On Thu, Jun 13, 2019 at 1:35 PM John Paul Adrian Glaubitz
<glaubitz@physik.fu-berlin.de> wrote:
> I know that argument and I have heard it before but whenever I asked
> for a particular example which code in question of a backend would
> block something else, I never received an answer.

It is hard to produce good examples on demand, as some of these things
tend to be temporary problems, and someone just gets impatient enough
that they just make a blind fix to the targets that can't be properly
tested.

A possible example here is LRA.  This is a new local register
allocation pass that is intended to replace the very old reload pass.
For now, some ports are continuing to use reload.  Some ports are
using LRA.  Generally, the well maintained ports are using LRA because
it has a number of advantages, and the poorly maintained ports are
still using reload.  We would like to eventually obsolete the reload
code, but we can't do that until every port switches over.  Meanwhile,
we have to maintain two very different register allocation passes that
do the same thing, which is twice as much work as only having one of
them.  So we'd really like to see all ports switch over to LRA.  IA-64
is one of the ports that hasn't switched yet.  Most of the unfixed
ports are embedded targets, and eventually someone will get impatient
enough to fix them even though they don't care about the target, using
a simulator to test it.  But IA-64 is a server part, not an embedded
part, so in theory requires more testing.  Also, there is no free
simulator for IA-64 that I know of which makes the testing harder.

_DATA SHOWN_:
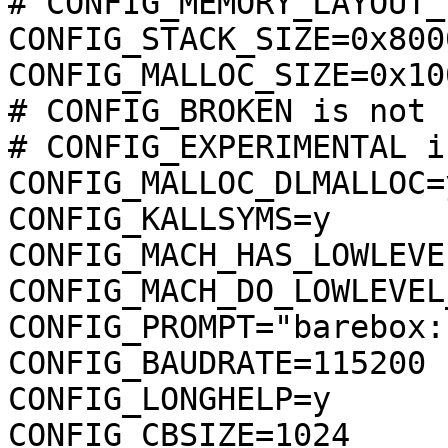
# CONFIG_MEMORY_LAYOUT_
CONFIG_STACK_SIZE=0x8000
CONFIG_MALLOC_SIZE=0x10
# CONFIG_BROKEN is not s
# CONFIG_EXPERIMENTAL i
CONFIG_MALLOC_DLMALLOC=y
CONFIG_KALLSYMS=y

CONFIG_MACH_HAS_LOWLEVE
CONFIG_MACH_DO_LOWLEVEL
CONFIG_PROMPT="barebox:"
CONFIG_BAUDRATE=115200

CONFIG_LONGHELP=y

CONFIG_CBSIZE=1024
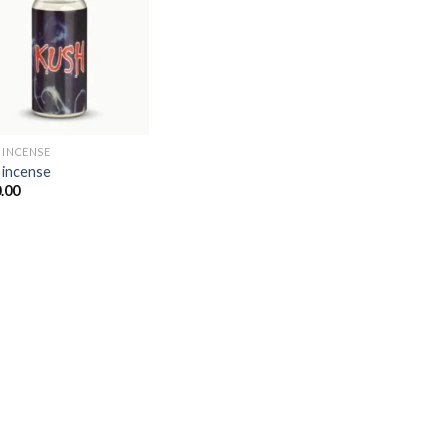
Add to
wishlist
 INCENSE​
 incense​
.00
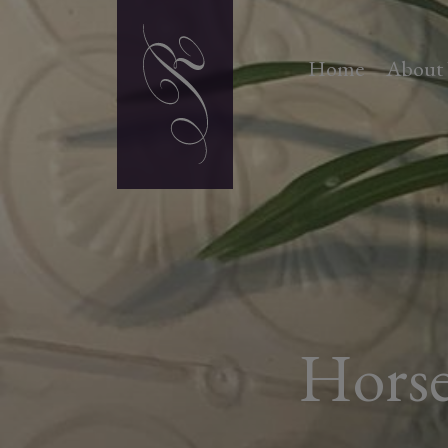
Home
About
Horse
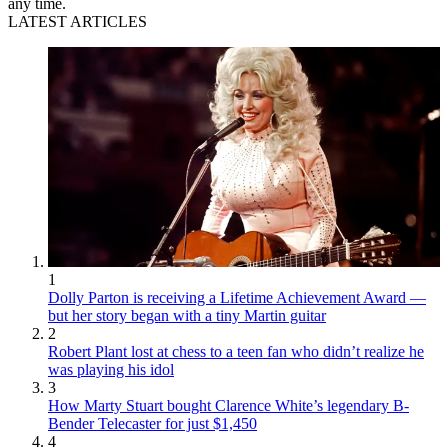
any time.
LATEST ARTICLES
1
Dolly Parton is receiving a Lifetime Achievement Award —
but her story began with a tiny Martin guitar
2
Robert Plant lost at chess to a teen fan who didn’t realize he
was playing his idol
3
How Marty Stuart bought Clarence White’s legendary B-
Bender Telecaster for just $1,450
4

_INSTRUCTIONS_:
**1)** List every statement the message about register allocation makes about IA-64.
**2)** Summarize the message about register allocation in two sentences.
The records are not needed for anything that follows.

_ANSWERS TO THE EXERCISE_:
**1)**
- It is one of the ports that hasn't switched to LRA yet.
- It is a server part, not an embedded part.
- In theory it requires more testing.
- There is no free simulator for it that the writer knows of, which makes the testing harder.

**2)** Good examples of backend code blocking other work are hard to produce on demand, but one possible example is LRA, a new local register allocation pass meant to replace the old reload pass: well-maintained ports use LRA while poorly maintained ones still use reload, so two passes doing the same thing must be maintained until every port switches over. IA-64 has not switched yet, and unlike the mostly embedded unfixed ports, it is a server part that in theory requires more testing and has no free simulator known to the writer.